University of Florida Cyberinfrastructure Plan - 2015
Executive summary
As part of the strategy to make the University of Florida a member of the top 10 public universities in the United States, it is critical to build the right foundation for faculty and students to do their work in education and research. The University of Florida plans to build upon existing infrastructure and enhance it to reach the following goals and milestones:
Infrastructure Highlights
- The 25,000 sq. ft. data center was completed in January 2013. It provides 5,000 sq. ft. of space for research computing and 5,000 sq. ft. for general enterprise computing services, including teaching and enterprise application support.

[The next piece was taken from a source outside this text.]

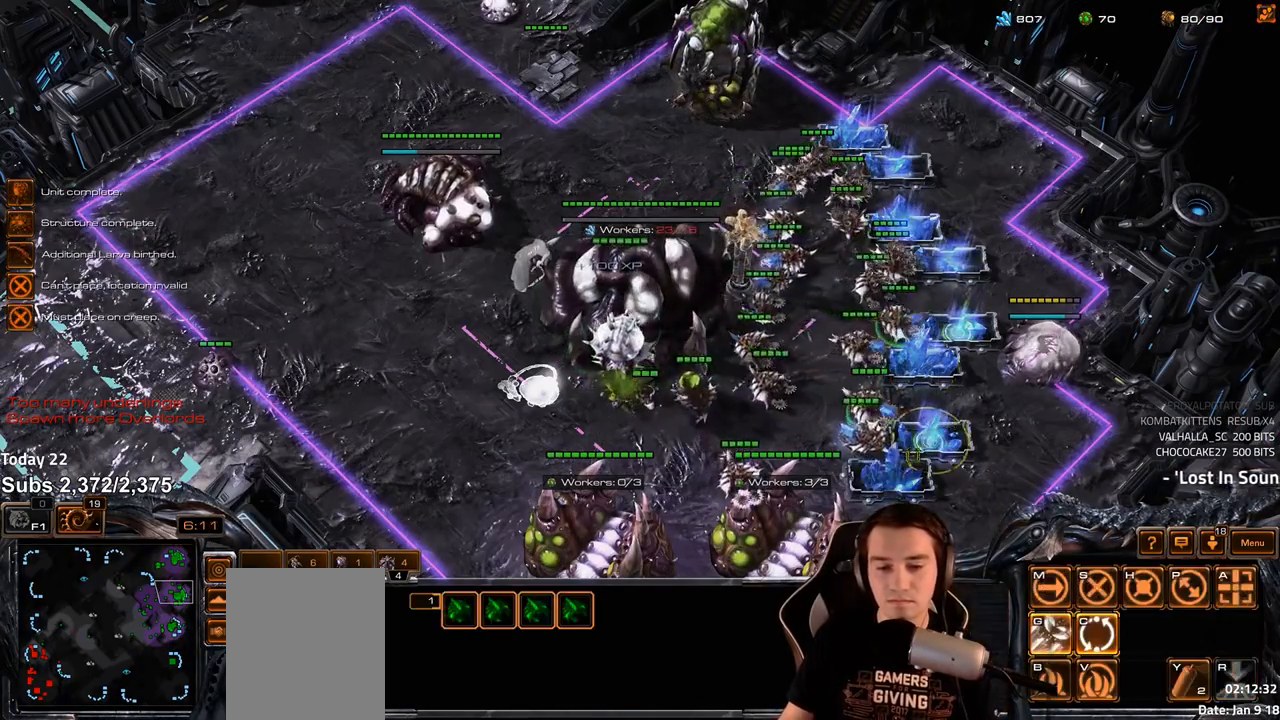
{"keys": ["shift"], "events": [[117, "shift", "down"], [267, "shift", "up"], [333, "shift", "down"]]}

- Upgrade of the existing 20 Gb/s Campus Research Network to 200 Gb/s was completed on January 31, 2013 (with funding by an NSF MRI award). At the same time the connection to Florida Lambda Rail (FLR) was upgraded from 10 Gb/s to 100 Gb/s and the FLR link to Jacksonville from 10 Gb/s to 100 Gb/s (with partial funding by an NSF CC-NIE award).
- Join the Internet2 Innovation Platform [1] leveraging its 2004 investment in a scientific DMZ and work by its faculty on software defined networking (SDN).
- Added the BullGator supercomputer with 16,000 new cores to the HPC Center compute cluster for research computing to bring the total core count over 23,000 in March 2013. At the same time grow the research storage capacity to 5 PB, from 1.5 PB.
- Annually grow this compute and storage capacity to keep pace with active research projects. By 2015, the University of Florida will offer its faculty a balanced portfolio of compute and storage options ranging from on-campus, to cloud-provided, to national resources like XSEDE, all supported seamlessly by on-campus experts as well as online resources.
- Obtained InCommon Silver certification during 2012.
Services and expertise
Build and continually grow a set of well-defined compute and storage offerings with expert consulting services and training to make researchers more efficient, productive, and competitive in obtaining funding for their proposed research projects. Establish a common strategy for BIGDATA across campus in collaboration between Research Computing and the libraries.
Collaborative framework
With other universities in the State of Florida that are part of SSERCA, build and grow a cyber-framework consisting of compute and storage capabilities to support collaborative research projects across the state.
Background
In April 2011 the University of Florida created coherent organization to support the computing needs of researchers. The organization is called UF Research Computing [2] and reports to the Office of IT with major additional funding from the Provost and the VP for Research. The new organization will build on the success of the UF HPC Center that was established in 2005 as a collaborative effort between faculty, departments, colleges and the Office of IT. UF Research Computing is governed by the Research Computing Advisory Committee [3] which sets strategic direction and policy. The committee is actively reaching out to include the digital humanities and social sciences.
An NSF MRI grant in 2004 established the Campus Research Network (CRN) as a separate 20 Gb/s network that connects several large-scale computing and storage facilities on campus and provides a 10 Gb/s link to the Florida Lambda Rail (FLR). This type of dedicated network for research is now called Scientific DMZ [4].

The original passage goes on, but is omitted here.